The dramatic Pleistocene climate fluctuations captured in polar ice cores also register at lower latitudes (Allen et al. 1999, 2002; Hendy and Kennett 2000; Martrat et al. 2007; Peterson et al. 2000; Schulz, von Rad, and Erlenkeuser 1998). Mediterranean pollen records show that these changes are reflected in approximately century-scale changes in vegetation (Sanchez Goni et al. 2002).
 Dansgaard–Oeschger event - some 25 of them in the last glacial period.

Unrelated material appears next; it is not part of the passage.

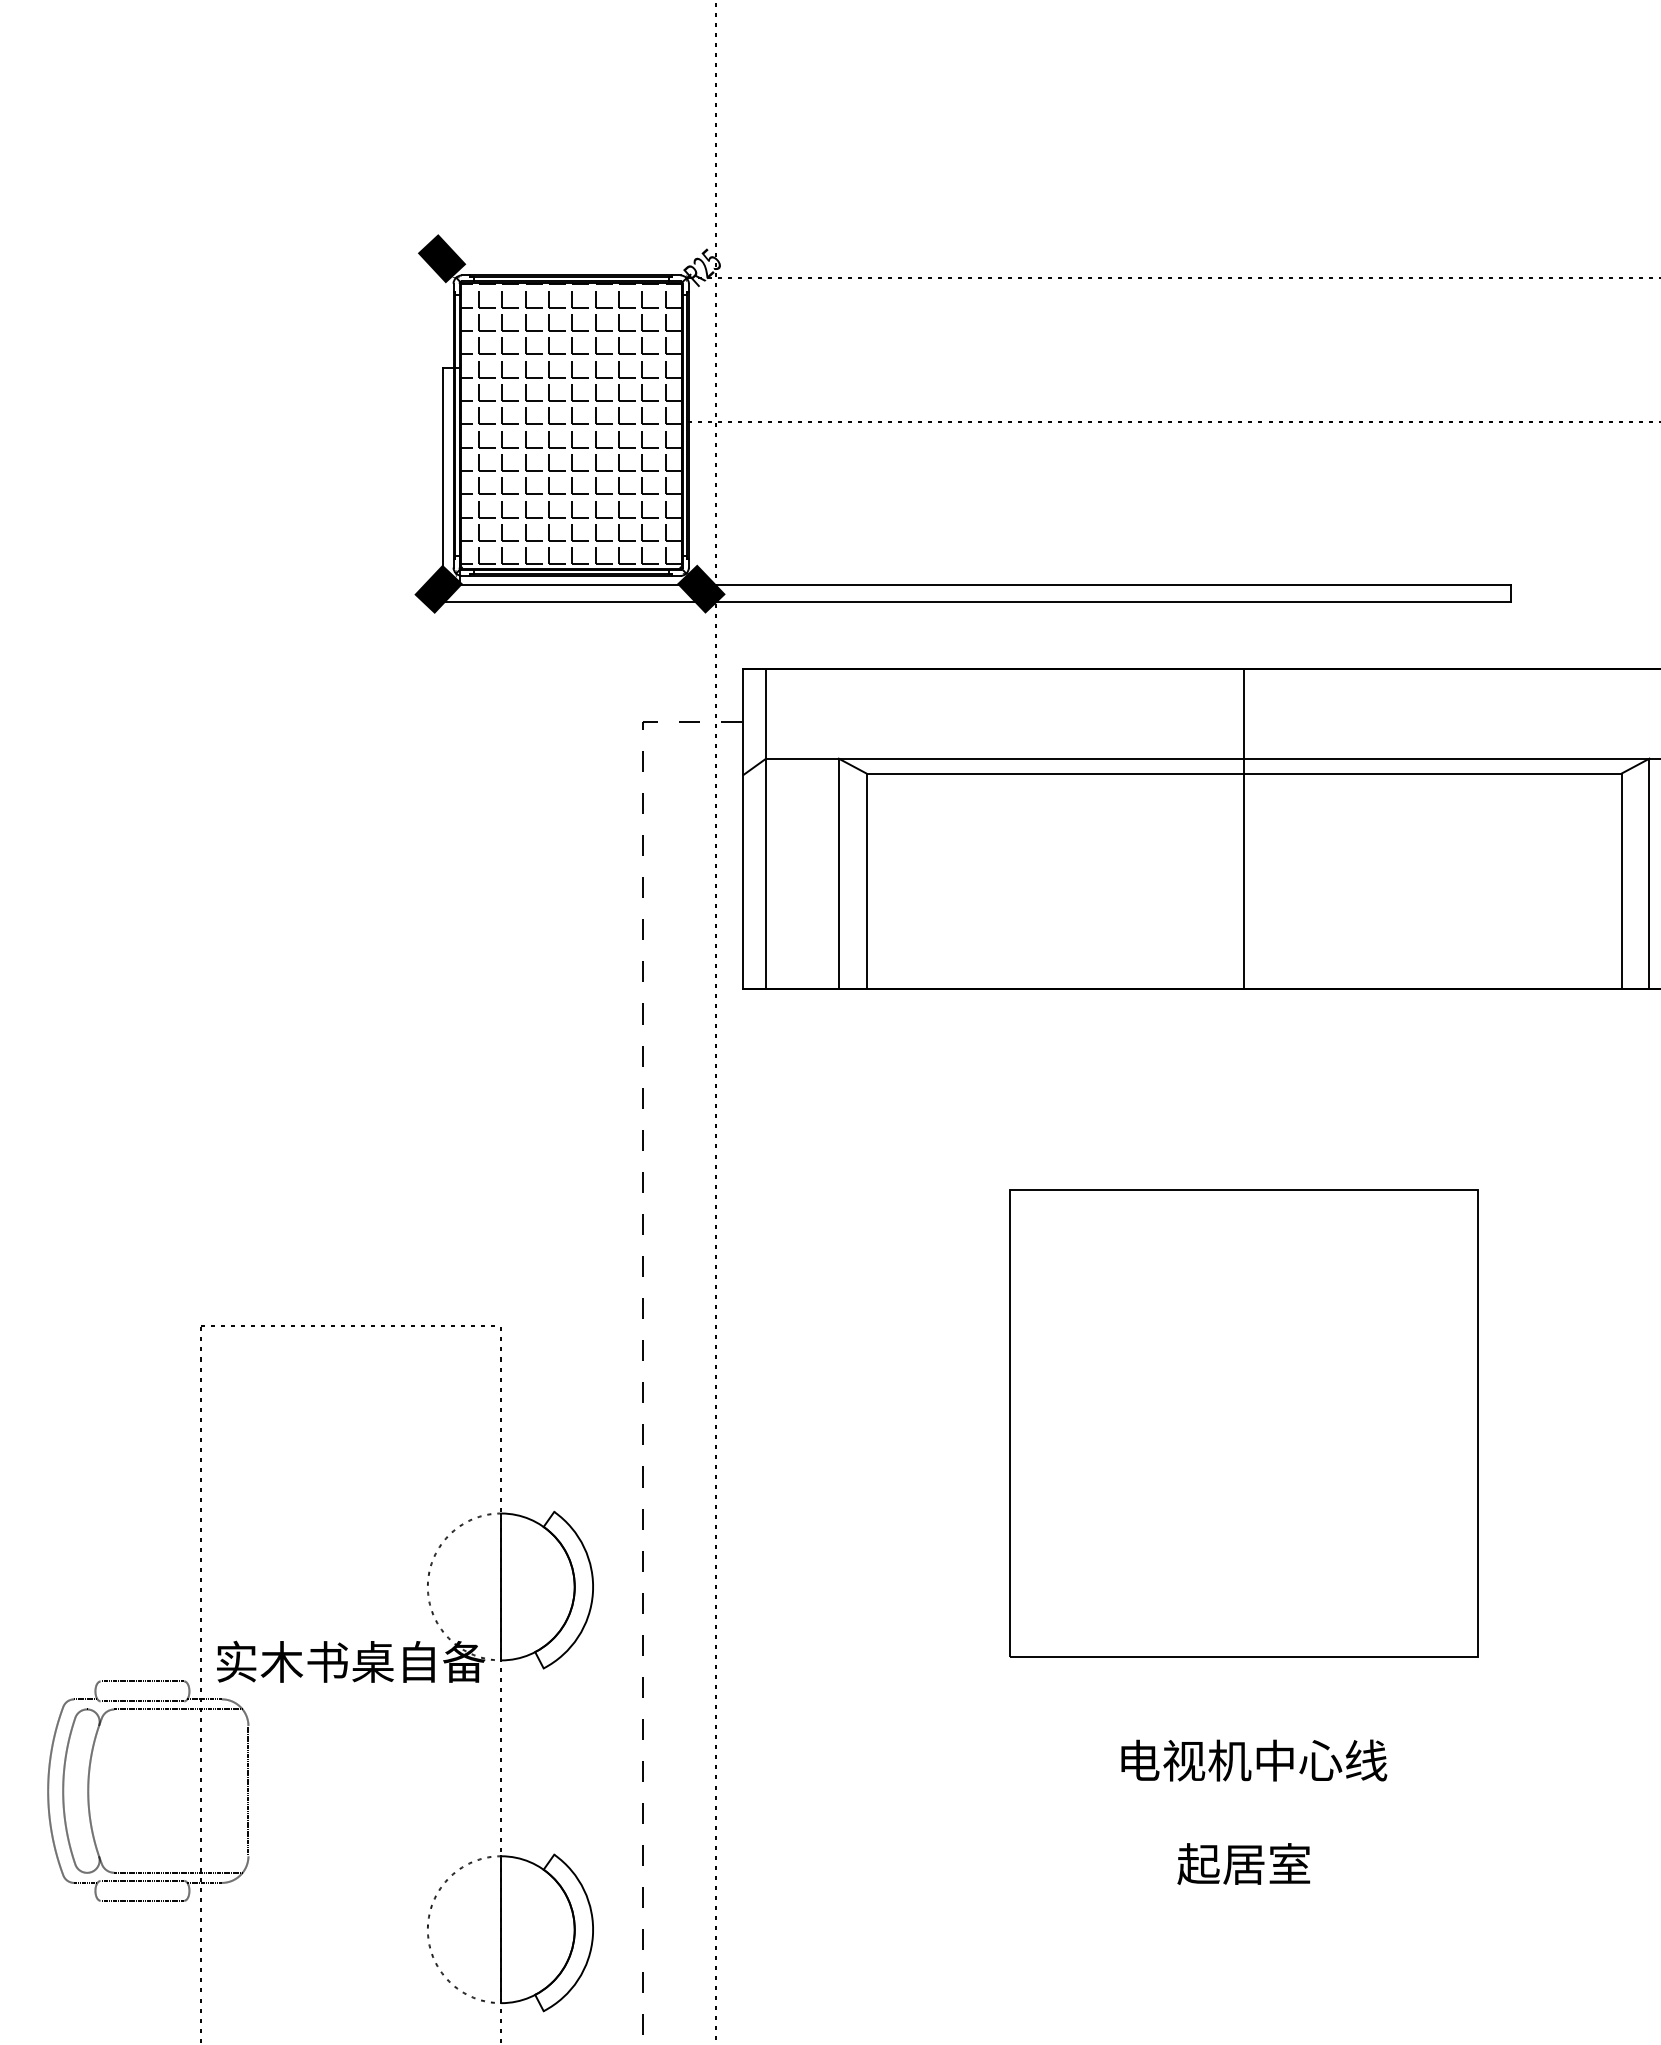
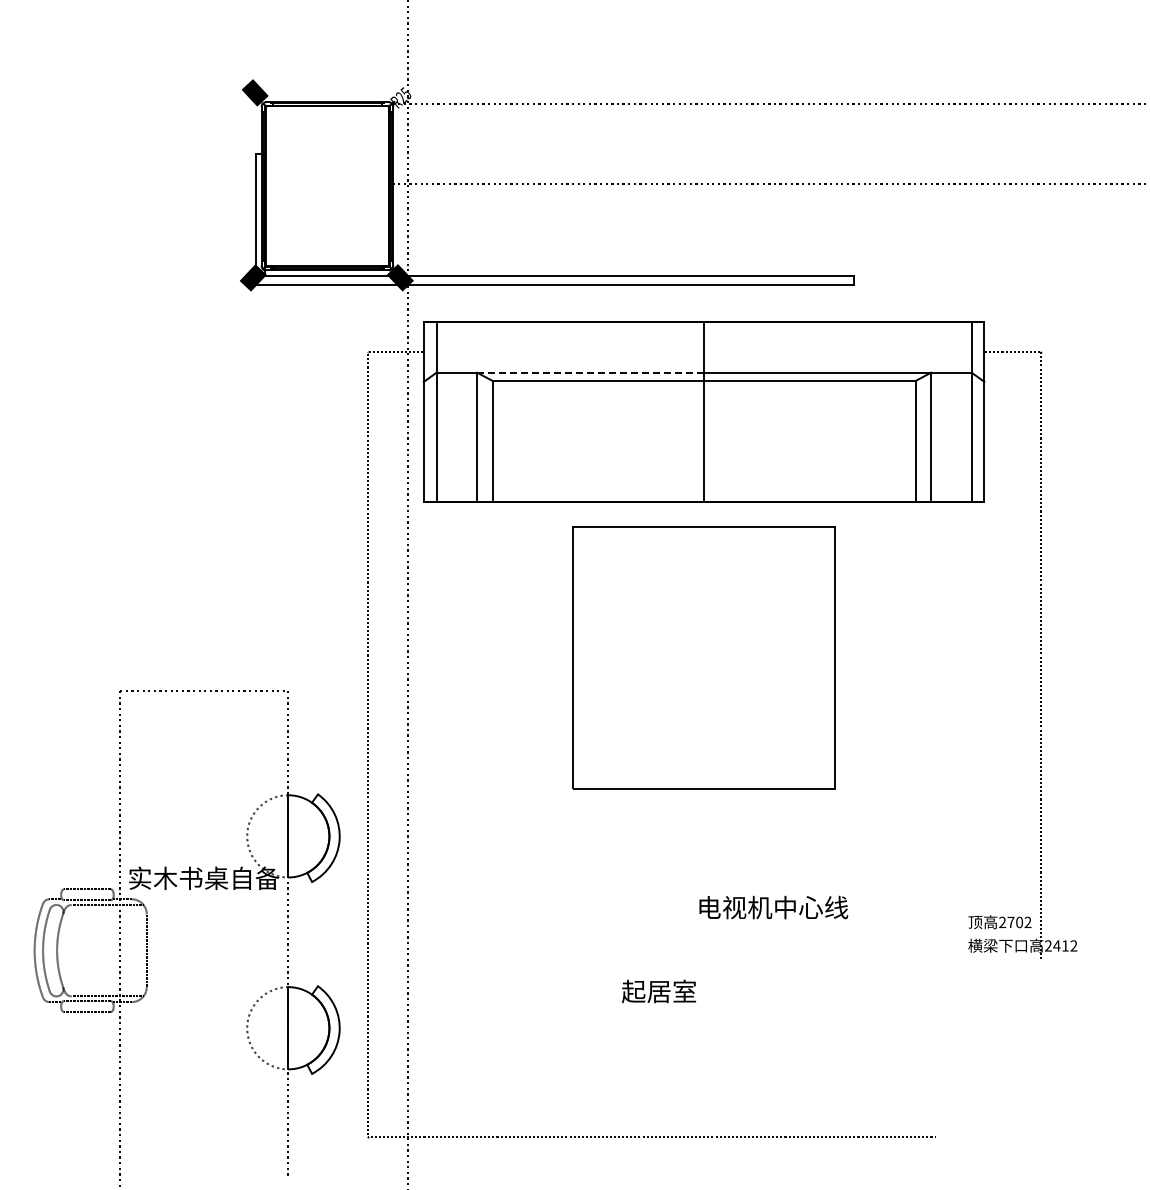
hatch: (571, 422) -> (327, 184), removed
line: (1042, 758) -> (591, 372), solid -> dashed
part: (1242, 1422) -> (703, 657), moved
text: (1253, 1760) -> (773, 907), moved
text: (1242, 1864) -> (658, 991), moved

In the Northern Hemisphere, they take the form of rapid warming episodes, typically in a matter of decades, each followed by gradual cooling over a longer period. For example, about 11,500 years ago, averaged annual temperatures on the Greenland ice sheet increased by around 8 °C over 40 years, in three steps of five years (see,[3] Stewart, chapter 13), where a 5 °C change over 30–40 years is more common.

...
The course of a D-O event sees a rapid warming, followed by a cool period lasting a few hundred years.[5] This cold period sees an expansion of the polar front, with ice floating further south across the North Atlantic Ocean.[5]
What causes these events is still not very clear.

The Holocene has similar events -  Bond event - but much weaker ones.